[Saved data entries]
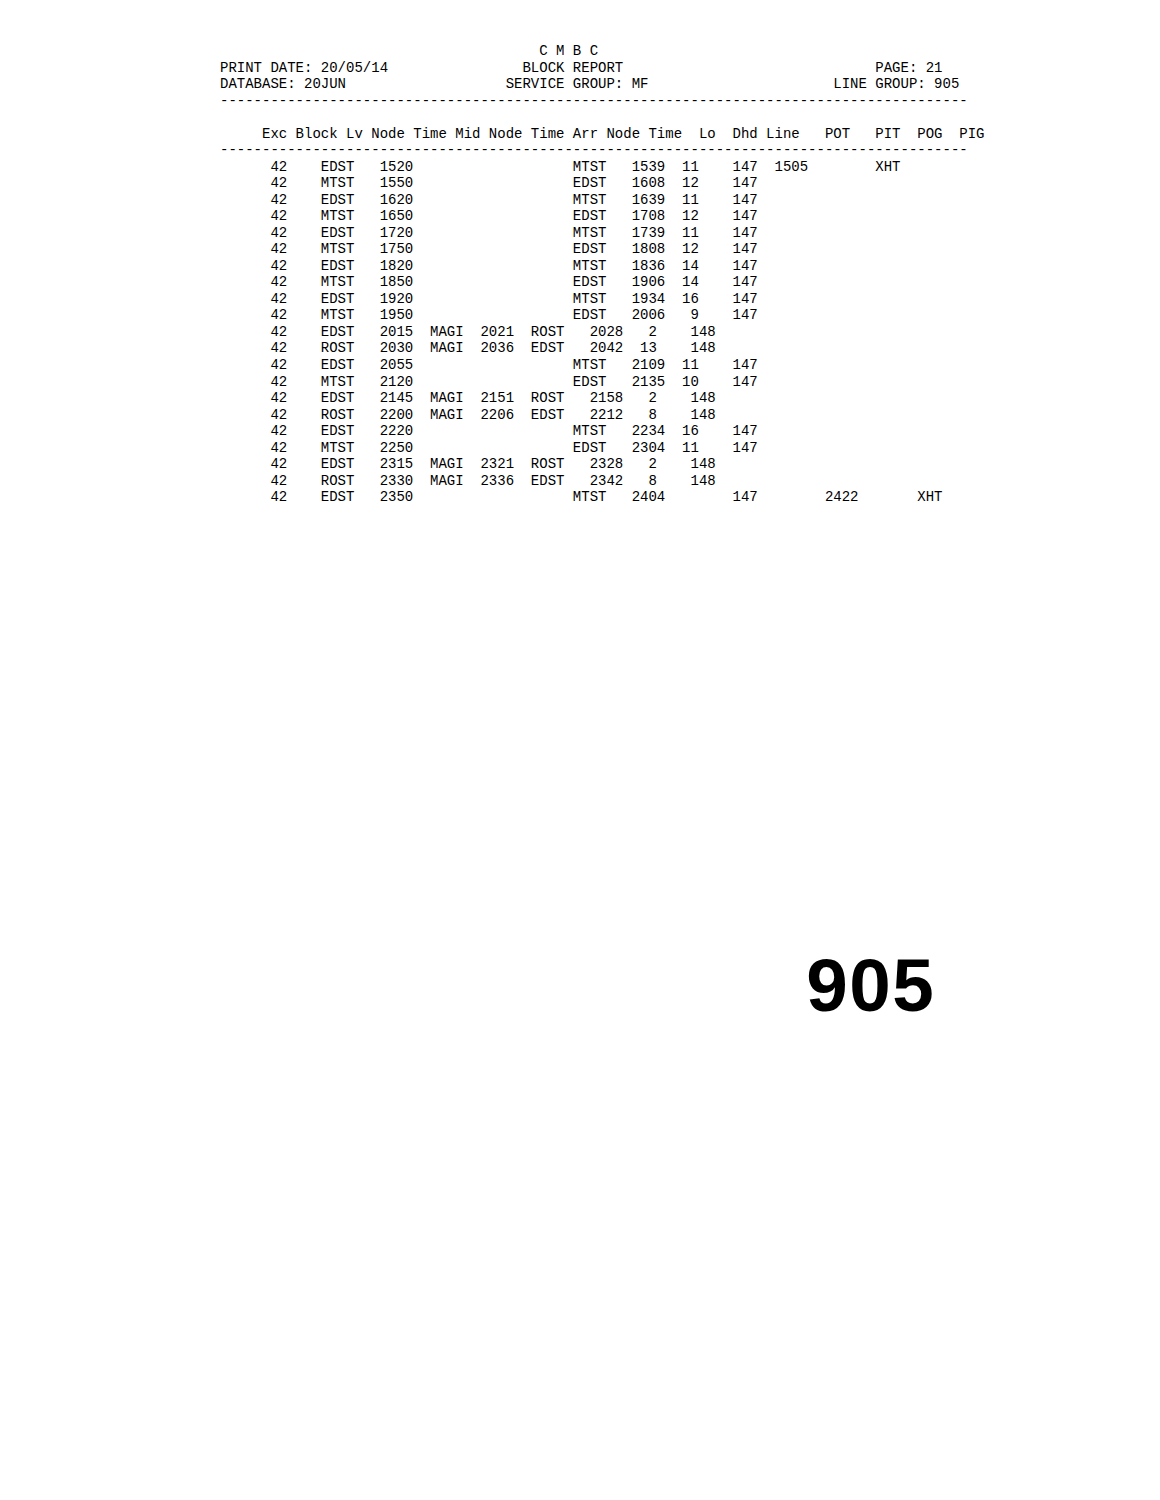C M B C
PRINT DATE: 20/05/14                BLOCK REPORT                              PAGE: 21
DATABASE: 20JUN                   SERVICE GROUP: MF                      LINE GROUP: 905
-----------------------------------------------------------------------------------------

     Exc Block Lv Node Time Mid Node Time Arr Node Time  Lo  Dhd Line   POT   PIT  POG  PIG
-----------------------------------------------------------------------------------------
      42    EDST   1520                   MTST   1539  11    147  1505        XHT
      42    MTST   1550                   EDST   1608  12    147
      42    EDST   1620                   MTST   1639  11    147
      42    MTST   1650                   EDST   1708  12    147
      42    EDST   1720                   MTST   1739  11    147
      42    MTST   1750                   EDST   1808  12    147
      42    EDST   1820                   MTST   1836  14    147
      42    MTST   1850                   EDST   1906  14    147
      42    EDST   1920                   MTST   1934  16    147
      42    MTST   1950                   EDST   2006   9    147
      42    EDST   2015  MAGI  2021  ROST   2028   2    148
      42    ROST   2030  MAGI  2036  EDST   2042  13    148
      42    EDST   2055                   MTST   2109  11    147
      42    MTST   2120                   EDST   2135  10    147
      42    EDST   2145  MAGI  2151  ROST   2158   2    148
      42    ROST   2200  MAGI  2206  EDST   2212   8    148
      42    EDST   2220                   MTST   2234  16    147
      42    MTST   2250                   EDST   2304  11    147
      42    EDST   2315  MAGI  2321  ROST   2328   2    148
      42    ROST   2330  MAGI  2336  EDST   2342   8    148
      42    EDST   2350                   MTST   2404        147        2422       XHT
905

→ What you need to do:
Could you state how many lines in the data hold the word "MAGI"? Only the number should be given.

→ Completed exercise:
6